Loading model from cache /tmp/jieba.cache
Loading model cost 0.749 seconds.
Prefix dict has been built successfully.
Namespace(sim_model_name='shibing624/text2vec-base-multilingual', gen_model_type='chatglm', gen_model_name='/root/autodl-tmp/Qwen_Fine_tuning/ZhipuAI/glm-4-9b-chat', lora_model=None, rerank_model_name='', corpus_files='sample.pdf', chunk_size=220, chunk_overlap=0, num_expand_context_chunk=1)

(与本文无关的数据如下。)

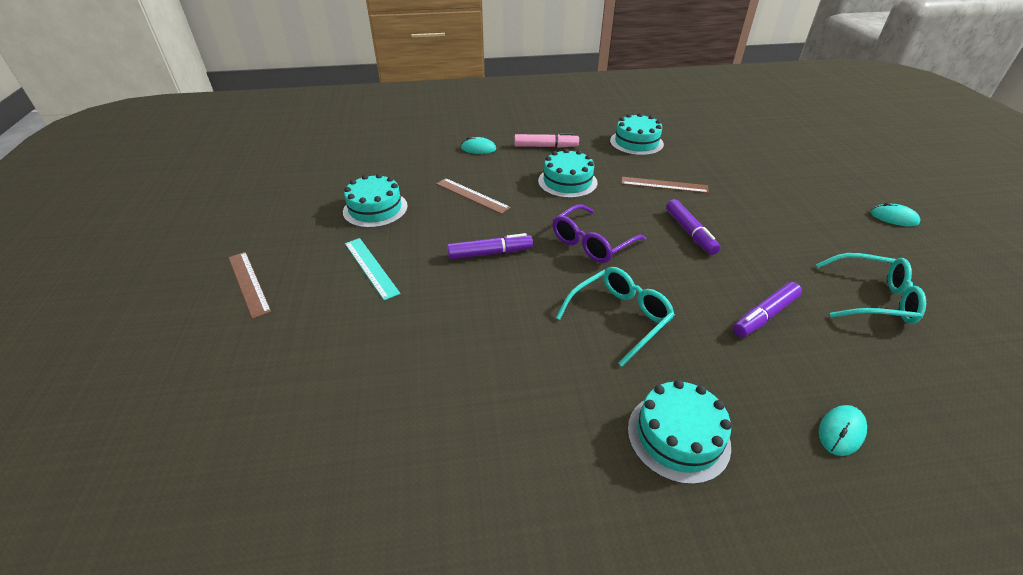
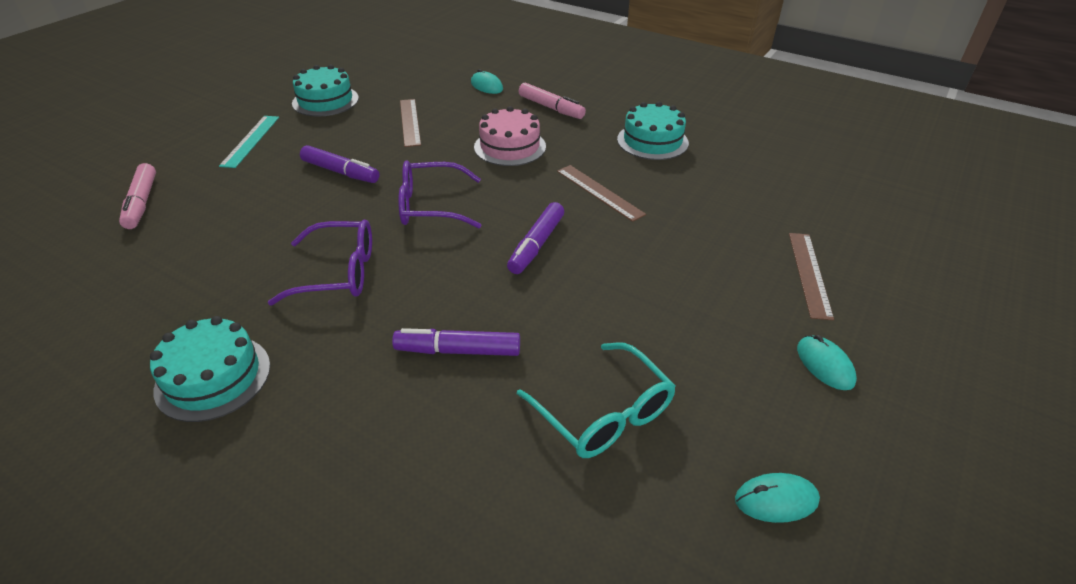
camera: 40 degrees right, 0 degrees up
brown ruler [228,252,271,319] -> brown ruler moved to [789,233,834,320]
turquoise cake [538,149,597,198] -> pink cake [474,106,546,166]
turquoise glasses [556,267,675,366] -> purple glasses [268,220,372,306]
turquoise mouse [819,405,867,456] -> turquoise mouse moved to [735,473,820,523]
none -> pink marker [119,163,156,229]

The following parameters in checkpoint files are not loaded:
['embeddings.position_ids']
Traceback (most recent call last):
File "/root/autodl-tmp/ChatPDF/chatpdf.py", line 518, in
m = ChatPDF(
File "/root/autodl-tmp/ChatPDF/chatpdf.py", line 169, in init
self.gen_model, self.tokenizer = self._init_gen_model(
File "/root/autodl-tmp/ChatPDF/chatpdf.py", line 208, in _init_gen_model
tokenizer = tokenizer_class.from_pretrained(gen_model_name_or_path, mirror='modelscope')
File "/root/miniconda3/envs/mindspore/lib/python3.9/site-packages/mindnlp/transformers/models/auto/tokenization_auto.py", line 772, in from_pretrained
raise ValueError(
ValueError: Tokenizer class ChatGLM4Tokenizer does not exist or is not currently imported.